WORK TO DO:
Present each line of the material below as a row of a Markdown table with two columns, Row and Line, skipping blank lines and leaving out the pictures.
-- start of INFORMATION PROVIDED --
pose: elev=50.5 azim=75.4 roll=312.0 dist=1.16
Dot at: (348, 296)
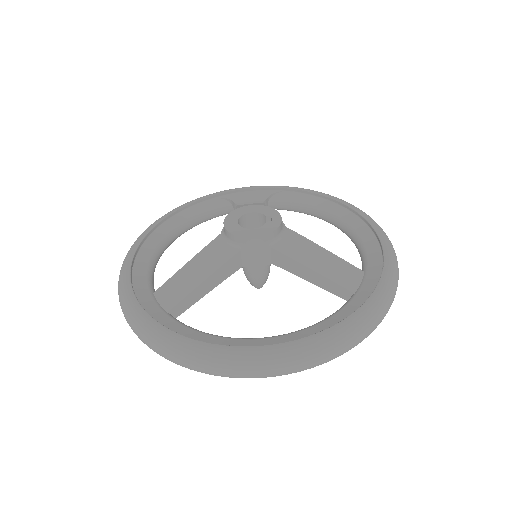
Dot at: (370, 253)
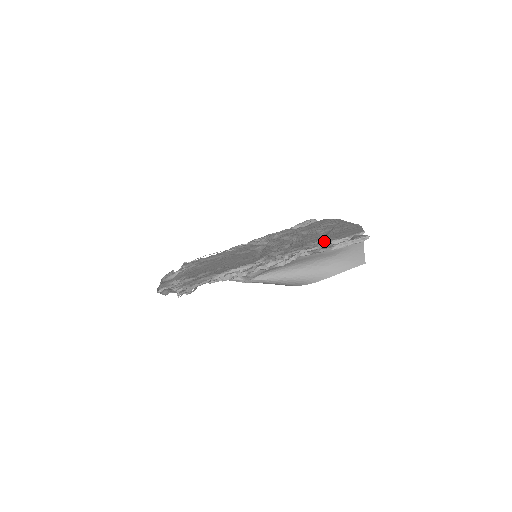
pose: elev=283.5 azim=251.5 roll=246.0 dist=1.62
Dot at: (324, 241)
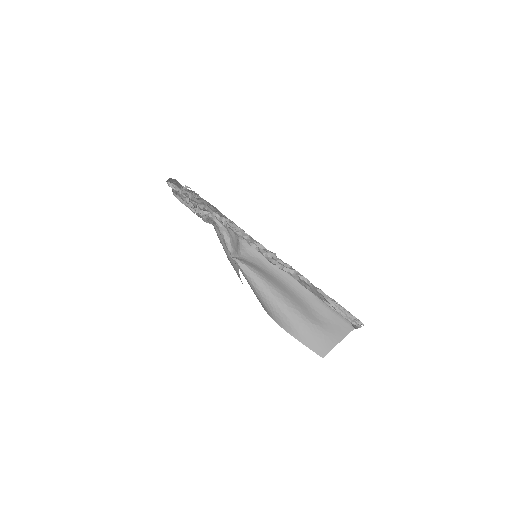
Dot at: occluded
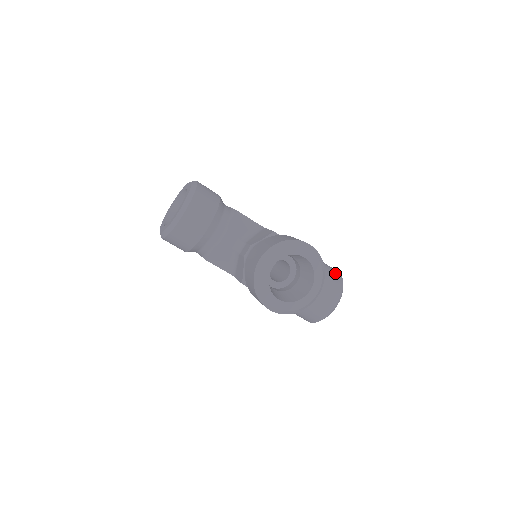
-- end of INFORMATION PROVIDED --
SOLUTION TO THIS TASK:
| Row | Line |
|---|---|
| 1 | pose: elev=50.5 azim=75.4 roll=312.0 dist=1.16 |
| 2 | Dot at: (348, 296) |
| 3 | Dot at: (370, 253) |
| 4 | pose: elev=283.5 azim=251.5 roll=246.0 dist=1.62 |
| 5 | Dot at: (324, 241) |
| 6 | Dot at: occluded |